GIVEN TEXT: Begin

# lansing area#2



## quest32a (Sep 25, 2001)

another meet n greet anytime soon? last year we had around 1 per month. and since the last one it has been over a month so i was curious if there was any interest in another. i was thinkingeither the weekbefore christmas, or if everyone is too busy a few weeks after. any ideas, im good pretty much for whenever. whadda think?


----------



## Craig M (May 17, 2000)

Me too!

Can we get it scheduled before Dennis moves to FL. (A.K.A Treehunter2) so he can attend?


----------



## treehunter2 (Feb 7, 2001)

sounds good to me ,, i won't wear my ymca outfit craig.. lol.. that would be real cool .... let set a time and place.. plus i need to see Johns hair cut before it grows out 
DEC 19th is good ,how about everybody else ? i don't care where ....


----------



## quest32a (Sep 25, 2001)

december 19th im off work so that would be great. dennis since you are leaving i guess you get to pick place. ill be there for sure.


----------



## deerhunter08 (Nov 19, 2002)

im the kids roomate and he cant even tell me me i guess its because im on this site more than i see him. oh by the way john you need to do the dishes and pick the clothes up from the dry cleaners........lol hopefully all you guys can make it it would be great. id like to put a face to some of the names, hopefuly thursday will work for veryone that is about the only day im out of work before 10 pm


----------



## flannelfish (May 14, 2000)

I'll plan on a meeting, if I'm not fishing. Dennis if you need a ride let me know. Dave


----------



## Craig M (May 17, 2000)

I hate to be a stick in the mud gents. My little one has her Christmas school program scheduled for the evening of the 19th so I won't be able to make it. Anyother night is good for me if this re-sheduled. If not will someone buy Dennis a beverage of his choice for me.

Craig


----------



## DaveW731 (Jan 12, 2001)

I'll plan on it....19th can work for me, but can't get there till about 8:15.

GIVEN TEXT: End

# WHAT YOU ARE ASKED TO DO
Decide whether each statement agrees with the forum thread, and support each yes or no with the deciding words of the thread, quoted exactly. 1. Craig M can attend on the evening of the 19th. 2. quest32a is off work on December 19th. 3. DaveW731 rules out the 19th.

DATA PROVIDED: Begin

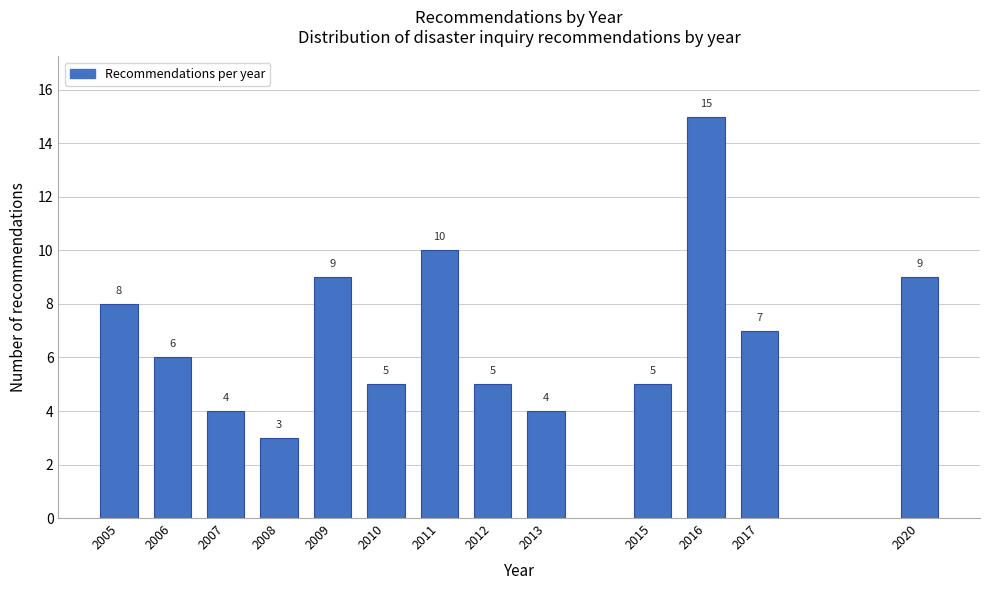

Reading left to right, extract all data points from this chart.

8	6	4	3	9	5	10	5	4	5	15	7	9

DATA PROVIDED: End

# PROBLEM SOLUTION
1. No: "My little one has her Christmas school program scheduled for the evening of the 19th so I won't be able to make it."
2. Yes: "december 19th im off work so that would be great."
3. No: "19th can work for me, but can't get there till about 8:15."